Kind note: All funds (less credit card fees) remitted to the artist
The performance in Chicago will follow the play's presentation at the world's biggest solo festival – United Solo Festival and its performance at the prodigious Off-Broadway ROW Theater and in Washington DC.
The American Dream now takes on a new form under this unique interpretation. The uniqueness of this universal language is determined by the freedom with which PAUL Cimpoieru uses alternate forms of performing arts (acting, movement, contemporary dance, martial arts) as vehicles to transmit ideas, experiences, and emotions. The images and symbols created have a special force that induces unique emotions.

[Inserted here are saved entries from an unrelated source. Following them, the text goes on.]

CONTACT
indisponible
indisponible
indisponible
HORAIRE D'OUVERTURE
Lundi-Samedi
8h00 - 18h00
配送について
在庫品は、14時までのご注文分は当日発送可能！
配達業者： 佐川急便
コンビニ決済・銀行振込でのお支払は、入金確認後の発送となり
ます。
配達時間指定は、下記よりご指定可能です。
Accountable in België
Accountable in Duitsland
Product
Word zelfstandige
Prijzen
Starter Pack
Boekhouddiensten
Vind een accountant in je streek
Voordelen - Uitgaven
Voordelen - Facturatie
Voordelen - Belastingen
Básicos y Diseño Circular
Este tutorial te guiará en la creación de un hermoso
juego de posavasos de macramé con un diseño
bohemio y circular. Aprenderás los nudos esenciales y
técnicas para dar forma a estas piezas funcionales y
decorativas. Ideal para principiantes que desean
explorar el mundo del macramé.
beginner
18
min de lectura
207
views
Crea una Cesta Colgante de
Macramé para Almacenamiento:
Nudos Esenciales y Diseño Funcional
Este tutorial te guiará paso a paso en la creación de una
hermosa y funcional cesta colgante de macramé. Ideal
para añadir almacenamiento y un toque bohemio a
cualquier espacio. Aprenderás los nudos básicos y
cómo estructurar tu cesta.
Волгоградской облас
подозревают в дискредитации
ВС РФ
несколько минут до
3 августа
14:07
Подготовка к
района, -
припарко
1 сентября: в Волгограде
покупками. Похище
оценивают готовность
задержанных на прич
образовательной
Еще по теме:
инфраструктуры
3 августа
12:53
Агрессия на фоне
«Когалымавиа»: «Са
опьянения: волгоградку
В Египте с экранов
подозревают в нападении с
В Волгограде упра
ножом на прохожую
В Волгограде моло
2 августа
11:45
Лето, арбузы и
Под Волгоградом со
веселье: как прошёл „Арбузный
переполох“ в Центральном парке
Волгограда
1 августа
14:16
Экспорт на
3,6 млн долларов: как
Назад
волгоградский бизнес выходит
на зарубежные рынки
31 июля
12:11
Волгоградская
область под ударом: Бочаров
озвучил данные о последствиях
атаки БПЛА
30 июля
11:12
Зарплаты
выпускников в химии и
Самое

Homo Americanus in fact, Homo Universalis, is telling the universal story of the dreamer-fighter-survivor hidden deep down inside of each of us. Homo Americanus is the first part of Paul's theater trilogy titled #ecceHOMO about the (contemporary) Human Condition. The shows speak the Language of the World (a universal theatrical mix of dance, theater, movements, and visuals) and go beyond the border of language and culture, and ethnicity. It is written and performed by Paul Cosma Cimpoieru and produced by the Two of Us Theater Company.
English & Romanian. Running time: 70 minutes.
Paul Cosma Cimpoieru is a Romanian independent artist from Bucharest. He is also the Artistic Director of the Romanian independent Theater Company Two of Us which gives him the freedom to explore different avenues of creativity and performance where he searches for a new combination of acting and dancing, non-verbal, and physical theatre.
Stan Mansion is one of Chicago's premier wedding and event venues. The Mansion is part of the 2 ½ mile-long Logan Square Historic District in the city of Chicago, which is an area that has remained virtually unchanged for over a century. The exquisitely beautiful building was first built as a Masonic lodge to house a chapter of the Knight's Templars.